● **Passage to read**:
· · ·
Performance Considerations

A CRDT list has O(n) traversal time for each operation (to find the right position in the linked list). For a document with 100,000 characters, an insertion near the end requires walking the entire list. Optimizations include:

  • Skip lists (like in Automerge)
  • Balanced trees (like in RGA with tree indices)
  • B-trees (like in Diamond Types)

5.3 CRDT Map: The JSON Document

Modern collaborative applications work with JSON-like documents (nested maps and lists). A CRDT map supports:

  • Add/update key-value pairs
  • Delete keys
  • Nesting: Maps can contain sub-maps and lists

The Map CRDT (LWW-Map with sub-CRDTs)

A common approach uses a last-writer-wins register for each key’s value, with the value itself potentially being another CRDT. For example:

{
  "title": { "type": "text", "crdt": "RGA" },
  "author": { "type": "string", "crdt": "LWW-Register" },
  "metadata": {
    "type": "map",
    "crdt": "LWW-Map",
    "children": {
      "version": { "type": "integer", "crdt": "PN-Counter" },
      "tags": { "type": "set", "crdt": "OR-Set" }
    }
  }
}

When merging two maps, you:

  1. For each key, merge the sub-CRDTs
  2. Resolve deleted keys using tombstones (or a remove-wins policy)
· · ·
● **Requests**:
1. Copy the passage on CRDT performance and JSON maps word for word between "Performance Considerations" and "with tree indices)", inclusive.
2. Pick up the passage on CRDT performance and JSON maps after its final sentence and keep writing from there.
· · ·
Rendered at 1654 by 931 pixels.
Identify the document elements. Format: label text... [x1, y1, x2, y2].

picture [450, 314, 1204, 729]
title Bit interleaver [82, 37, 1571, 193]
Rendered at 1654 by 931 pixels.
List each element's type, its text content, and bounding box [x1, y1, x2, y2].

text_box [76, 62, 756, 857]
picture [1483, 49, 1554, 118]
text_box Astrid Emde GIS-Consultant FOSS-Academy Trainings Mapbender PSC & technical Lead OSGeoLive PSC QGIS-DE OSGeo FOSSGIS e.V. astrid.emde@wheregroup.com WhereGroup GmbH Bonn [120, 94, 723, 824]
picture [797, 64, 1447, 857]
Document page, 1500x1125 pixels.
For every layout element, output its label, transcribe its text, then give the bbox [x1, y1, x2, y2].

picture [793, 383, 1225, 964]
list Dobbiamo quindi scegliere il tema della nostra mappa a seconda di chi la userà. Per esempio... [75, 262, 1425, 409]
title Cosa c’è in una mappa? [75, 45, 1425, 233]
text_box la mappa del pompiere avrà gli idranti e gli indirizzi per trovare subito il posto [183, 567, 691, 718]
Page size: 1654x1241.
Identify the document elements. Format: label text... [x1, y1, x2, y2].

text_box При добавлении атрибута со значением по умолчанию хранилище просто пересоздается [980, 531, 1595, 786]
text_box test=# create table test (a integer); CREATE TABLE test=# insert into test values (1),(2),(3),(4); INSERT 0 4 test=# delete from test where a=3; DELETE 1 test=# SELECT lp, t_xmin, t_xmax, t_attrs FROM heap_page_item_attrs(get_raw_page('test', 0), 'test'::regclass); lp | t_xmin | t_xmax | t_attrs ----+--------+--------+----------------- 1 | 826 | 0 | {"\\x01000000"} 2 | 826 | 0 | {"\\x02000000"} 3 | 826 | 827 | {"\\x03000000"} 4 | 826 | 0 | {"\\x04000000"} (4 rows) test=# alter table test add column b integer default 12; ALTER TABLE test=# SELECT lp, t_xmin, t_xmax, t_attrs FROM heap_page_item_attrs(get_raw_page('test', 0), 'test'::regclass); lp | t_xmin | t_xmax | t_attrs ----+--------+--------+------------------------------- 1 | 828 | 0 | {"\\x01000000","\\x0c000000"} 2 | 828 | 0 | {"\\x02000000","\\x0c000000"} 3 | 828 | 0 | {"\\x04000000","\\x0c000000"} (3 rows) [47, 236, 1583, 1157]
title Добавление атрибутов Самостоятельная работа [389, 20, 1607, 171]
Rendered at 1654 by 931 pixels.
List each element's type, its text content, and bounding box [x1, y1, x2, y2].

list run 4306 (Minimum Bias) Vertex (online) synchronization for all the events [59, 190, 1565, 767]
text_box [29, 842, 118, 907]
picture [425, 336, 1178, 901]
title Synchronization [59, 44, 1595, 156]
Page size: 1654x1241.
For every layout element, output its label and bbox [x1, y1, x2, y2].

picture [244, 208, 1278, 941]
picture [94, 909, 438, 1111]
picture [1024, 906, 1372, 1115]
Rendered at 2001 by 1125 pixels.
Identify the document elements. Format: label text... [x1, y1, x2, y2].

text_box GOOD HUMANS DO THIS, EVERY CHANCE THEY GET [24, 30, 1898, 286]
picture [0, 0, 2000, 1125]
· · ·
● **Results in order**:
1.
Performance Considerations

A CRDT list has O(n) traversal time for each operation (to find the right position in the linked list). For a document with 100,000 characters, an insertion near the end requires walking the entire list. Optimizations include:

  • Skip lists (like in Automerge)
  • Balanced trees (like in RGA with tree indices)

2.
  3. Handle concurrent adds of the same key: the LWW register chooses one value based on timestamp

This recursive structure allows unlimited nesting while maintaining composable convergence.


6. CRDTs in the Wild: Production Systems

6.1 Redis Enterprise CRDTs

Redis Enterprise uses CRDTs to provide active-active geo-distribution with local latency. Each Redis instance can accept writes independently. Background synchronization merges states.

Key features:

  • CRDT counters: As described earlier
  • CRDT sets: Based on OR-Set
  • CRDT hashes: LWW-Map with per-timestamp resolution
  • CRDT lists: For ordered collections

Trade-offs:

  • Memory overhead: CRDT metadata (vector clocks, tombstones) adds ~30-50% overhead to normal Redis keys.
  • Merge conflicts: In rare cases with high concurrency, users may see temporary inconsistencies until convergence.
  • Garbage collection: Tombstones are cleaned aggressively based on observed synchronization.

6.2 Automerge (JavaScript)

Automerge is a popular CRDT library for collaborative applications, used in projects like Obsidian (note-taking app) and Ditto (offline-first SDK).

Technical details:

  • Uses RGA for ordered sequences
  • Supports nested maps (JSON-like documents)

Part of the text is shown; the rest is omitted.